Treasury sets Oct. 17 as drop dead date for default

Kevin G. Hall

The federal government will run out of money to pay its bills on Oct. 17 at the latest, Treasury Secretary Jack Lew warned Wednesday in a letter sent to lawmakers asking for a speedy renewal of borrowing authority.

The Treasury Department officially reached the so-called debt ceiling in May and has since been deploying “extraordinary measures,” effectively moving money between accounts and delaying payments to some government retirement accounts. But the ability to move funds around hits the wall around the middle of next month.

“Since August, we have received quarterly corporate and individual tax receipts and additional information regarding the activities of certain large trust funds, including military retirement trust funds. Treasury now estimates that extraordinary measures will be exhausted no later than October 17,” Lew said in a letter sent to House Speaker John Boehner, R-Ohio.

Treasury had sent a letter in August giving a range from the middle to late October for when extraordinary measures no longer would be enough to keep from defaulting on payments to creditors. In Wednesday’s letter, Lew notes that by Oct. 17 at the latest, the government will have only about $30 billion to meet all the expenses the government faces.

“This amount would be far short of net expenditures on certain days, which can be as high as $60 billion,” Lew wrote. “If we have insufficient cash on hand, it would be impossible for the United States of America to meet all of its obligations for the first time in our history. “

Since 1917, raising the debt ceiling has been a frequent task of Congress. Occasionally it was controversial, but since the mid-1990s it’s become a tool by which the major political party out of power tries to wring concessions from the executive branch in exchange for allowing more borrowing to pay bills already incurred, spending that Congress had approved.
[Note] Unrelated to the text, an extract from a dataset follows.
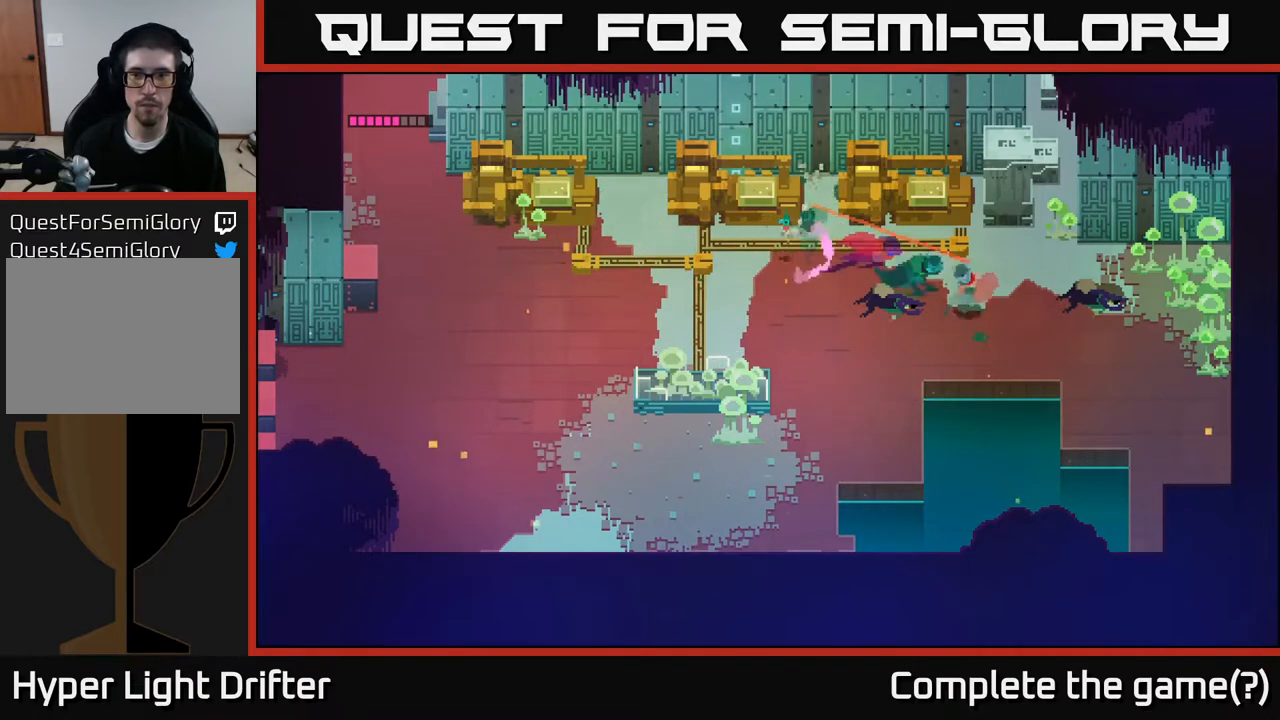
{"buttons": [], "left_stick": "up-right", "right_stick": "center", "events": [[117, "left_stick", "up-right"]]}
This year’s fight is more complicated because Congress and the Obama administration are engaged in a high-stakes game of chicken. Absent the passage of a budget or at least a continuing resolution that provides temporary funding, a federal government shutdown could begin on Oct. 1.

Within weeks of that battle, the debt ceiling must be raised or, as Lew suggested, the U.S. government would be unable to pay all its bills for the first time and would have to choose between foreign owners of U.S. bonds – countries such as China and Japan – and payments to Social Security and Medicare.